Tachyon Density Emergence
boosters, commonly just called FTL comms, constituted one of the two legs of interstellar commerce and communication, with the other being courier ships. Massively energy-intensive and as large as they were expensive TDE boosters were the literal eye of the needle for priority communications across large distances. Its extraordinary computational needs and energy hunger grew exponentially the more accurate and long-ranged the system got. Bandwidth was limited, as was the number of simultaneous connections to multiple destinations any system could establish. Given the communications needs and immense amounts of data sent and received on a daily basis, a single TDE was almost ridiculously inadequate, as an equivalent to an internet server, for a developed planet involved in the interstellar economy. That, and the vast costs involved with setting up and maintaining such a communications node meant that only a few settled planets between the hundreds of known inhabited star systems could afford such a system, and even these reserved most of the systems' capacity for governmental traffic or high-paying customers. Excess capacities were available to the public. For private citizens the rates varied from planet to planet but were rarely below a hundred credits per minute. The expense earned you the ability to talk to someone or send data packages over a distance of slightly more than five hundred light-years. Even at just a tenth of the range, only the largest military vessels could carry the most basic versions of these systems.

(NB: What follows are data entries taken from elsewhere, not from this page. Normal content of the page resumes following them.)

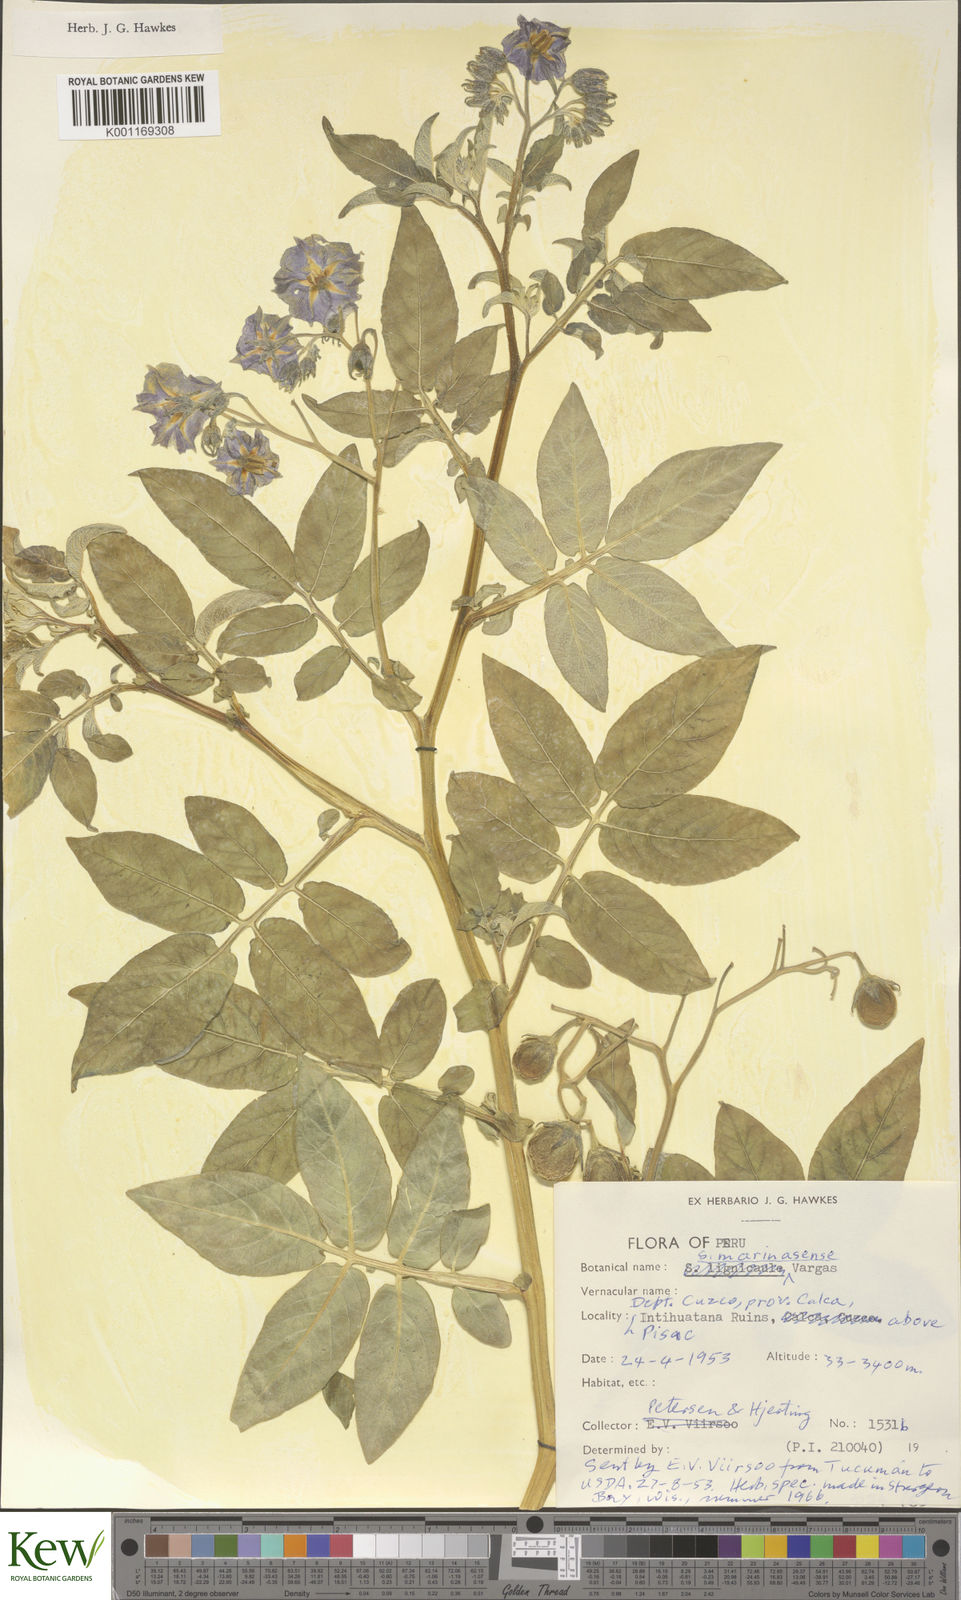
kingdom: Plantae
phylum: Tracheophyta
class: Magnoliopsida
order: Solanales
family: Solanaceae
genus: Solanum
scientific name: Solanum candolleanum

That meant that day to day operations and communications were handled by the modern version of the pony express: courier ships. Most developed planets fielded small fleets of the fast system hoppers, small ships usually weighing only a few thousand tons, consisting only of drives and computers and data storage and oversized comm equipment.

Setiawan pushed the heavy two-winged doors of polished hardwood open with his four arms and two stooped native guards in gaudy uniforms sprang to attention, presenting their feather-crowned ceremonial spears. The inside of the dome reeked of uncertainty and barely hidden fear. The old Komerco politician stopped and drew back his thick lips in a silent snarl as he tried to sift through the buzz of voices.